Pooja and muddied spinach got her digging

When Sujatha Ravi, a homemaker started growing plants back in August 2015, she did so to have a few flowers for the gods in her pooja room. 
Pooja and muddied spinach got her digging

CHENNAI: When Sujatha Ravi, a homemaker started growing plants back in August 2015, she did so to have a few flowers for the gods in her pooja room. Today she has more than 200 varieties of different plants. “I started off with flowers such as the hibiscus and acanthaceae for my pooja room and then one day as I was washing spinach, which I got from the shop, I found a lot of mud and dirt in it.

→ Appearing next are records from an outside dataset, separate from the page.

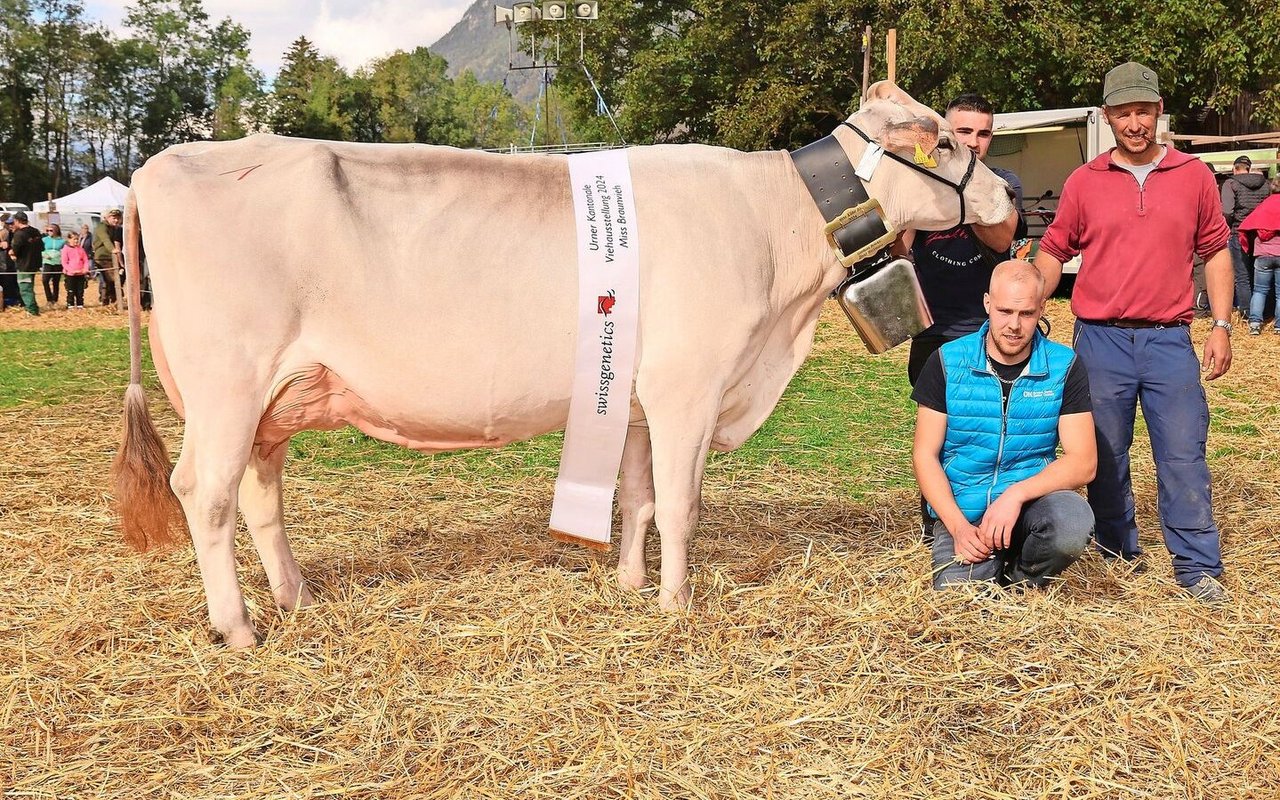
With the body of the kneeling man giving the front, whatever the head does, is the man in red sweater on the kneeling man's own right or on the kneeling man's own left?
on the kneeling man's own left

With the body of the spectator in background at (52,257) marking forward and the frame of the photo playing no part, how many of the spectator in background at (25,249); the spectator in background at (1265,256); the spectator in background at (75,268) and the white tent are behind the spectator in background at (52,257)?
1

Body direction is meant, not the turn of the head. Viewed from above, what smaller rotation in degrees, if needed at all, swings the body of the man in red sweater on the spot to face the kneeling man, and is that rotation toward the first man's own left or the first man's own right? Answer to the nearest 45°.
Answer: approximately 45° to the first man's own right

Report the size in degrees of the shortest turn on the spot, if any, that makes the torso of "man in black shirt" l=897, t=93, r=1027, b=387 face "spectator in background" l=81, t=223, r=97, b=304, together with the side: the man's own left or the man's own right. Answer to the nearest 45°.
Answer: approximately 135° to the man's own right

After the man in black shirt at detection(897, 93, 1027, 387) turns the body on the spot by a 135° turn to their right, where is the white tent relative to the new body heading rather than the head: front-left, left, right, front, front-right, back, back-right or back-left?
front

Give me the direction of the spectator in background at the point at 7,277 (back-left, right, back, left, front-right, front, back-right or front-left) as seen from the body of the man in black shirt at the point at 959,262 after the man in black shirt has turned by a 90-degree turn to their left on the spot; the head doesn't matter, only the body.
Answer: back-left

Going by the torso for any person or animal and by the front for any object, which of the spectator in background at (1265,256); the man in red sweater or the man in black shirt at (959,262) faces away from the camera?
the spectator in background

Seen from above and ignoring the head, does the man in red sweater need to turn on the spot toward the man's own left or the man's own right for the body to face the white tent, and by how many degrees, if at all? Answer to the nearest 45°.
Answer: approximately 135° to the man's own right

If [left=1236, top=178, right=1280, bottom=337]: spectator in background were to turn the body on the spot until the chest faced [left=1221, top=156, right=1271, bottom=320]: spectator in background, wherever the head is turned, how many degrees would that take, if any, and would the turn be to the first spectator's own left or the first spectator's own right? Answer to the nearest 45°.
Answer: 0° — they already face them

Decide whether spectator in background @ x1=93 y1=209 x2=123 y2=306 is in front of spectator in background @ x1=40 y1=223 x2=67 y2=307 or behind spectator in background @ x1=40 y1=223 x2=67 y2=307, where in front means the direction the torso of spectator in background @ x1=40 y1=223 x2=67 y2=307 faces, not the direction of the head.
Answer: in front

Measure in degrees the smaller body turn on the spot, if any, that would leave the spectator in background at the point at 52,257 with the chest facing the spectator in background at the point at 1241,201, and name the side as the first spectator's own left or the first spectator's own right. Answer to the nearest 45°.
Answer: approximately 45° to the first spectator's own left
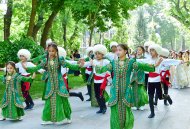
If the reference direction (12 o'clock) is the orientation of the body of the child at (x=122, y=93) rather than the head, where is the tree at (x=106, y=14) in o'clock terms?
The tree is roughly at 6 o'clock from the child.

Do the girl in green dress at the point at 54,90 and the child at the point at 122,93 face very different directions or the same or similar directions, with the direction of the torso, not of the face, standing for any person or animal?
same or similar directions

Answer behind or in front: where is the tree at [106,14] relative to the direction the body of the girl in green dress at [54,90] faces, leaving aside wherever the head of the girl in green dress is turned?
behind

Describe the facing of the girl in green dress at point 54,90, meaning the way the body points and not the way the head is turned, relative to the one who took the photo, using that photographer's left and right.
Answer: facing the viewer

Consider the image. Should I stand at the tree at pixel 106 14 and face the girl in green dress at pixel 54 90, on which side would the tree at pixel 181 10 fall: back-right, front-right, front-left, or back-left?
back-left

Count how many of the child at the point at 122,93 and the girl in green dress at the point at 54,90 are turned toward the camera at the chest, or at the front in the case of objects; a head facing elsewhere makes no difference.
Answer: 2

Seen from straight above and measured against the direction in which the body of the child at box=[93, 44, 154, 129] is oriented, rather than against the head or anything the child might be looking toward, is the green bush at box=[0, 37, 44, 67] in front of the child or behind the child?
behind

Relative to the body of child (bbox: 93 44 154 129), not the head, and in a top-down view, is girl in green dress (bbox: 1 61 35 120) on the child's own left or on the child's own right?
on the child's own right

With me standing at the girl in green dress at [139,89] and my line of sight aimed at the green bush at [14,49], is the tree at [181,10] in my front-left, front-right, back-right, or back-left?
front-right

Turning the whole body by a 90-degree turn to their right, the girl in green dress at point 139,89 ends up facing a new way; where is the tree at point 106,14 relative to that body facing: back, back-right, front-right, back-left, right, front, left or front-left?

That is when I thought of growing spinach myself, and that became the first vegetable in my garden,” she says.

Sujatha then went on to grow other vegetables such as green chilli, ladies finger and brinjal. It was only after she came across a group called the Organic Garden Foundation, through a friend of hers, that she started taking terrace gardening seriously. “My friend added me to this group and I would see how the members would post pictures of their jasmine, cabbage, carrots and so on. I was really fascinated and this motivated me to expand my garden,” she says with a smile.

Sujatha’s terrace offers a scenic beauty with various plants such as pumpkin, tomatoes, carrots, papaya, rudraksh and betel, standing fresh and tall. “I treat them like my own children. I talk to them, play music for them and even compliment them,” she says, adding, “you need to give them back what they give to you.”

She says that there is immense support and help she gets from her family, friends, and people around her. “In my absence, my daughter-in-law sends me pictures of my plants to show me how much they have grown,” she says. “Similarly my friends, watchman, driver and ironing man, all help me with my garden and get me natural composts such as fruit and vegetable peels, egg shells, ashes from the charcoal, and so on. And it is only with all their help that my garden stands so beautiful today,” says Sujatha, adding that she uses only organic compost that is made from kitchen waste, for her garden.

Sujatha who lost two of her plants, a fig and pomegranate, says “while seeing the struggles of our farmers due to crop failure on the television, we may not feel much for them. But the day I lost two of my plants, I really felt the pain.” She has also started the ‘Terrace to Table’ project. In this, she clicks a photograph of the vegetable from her garden and then a photograph of the dish that she has cooked with it, and then posts it on her organic garden group.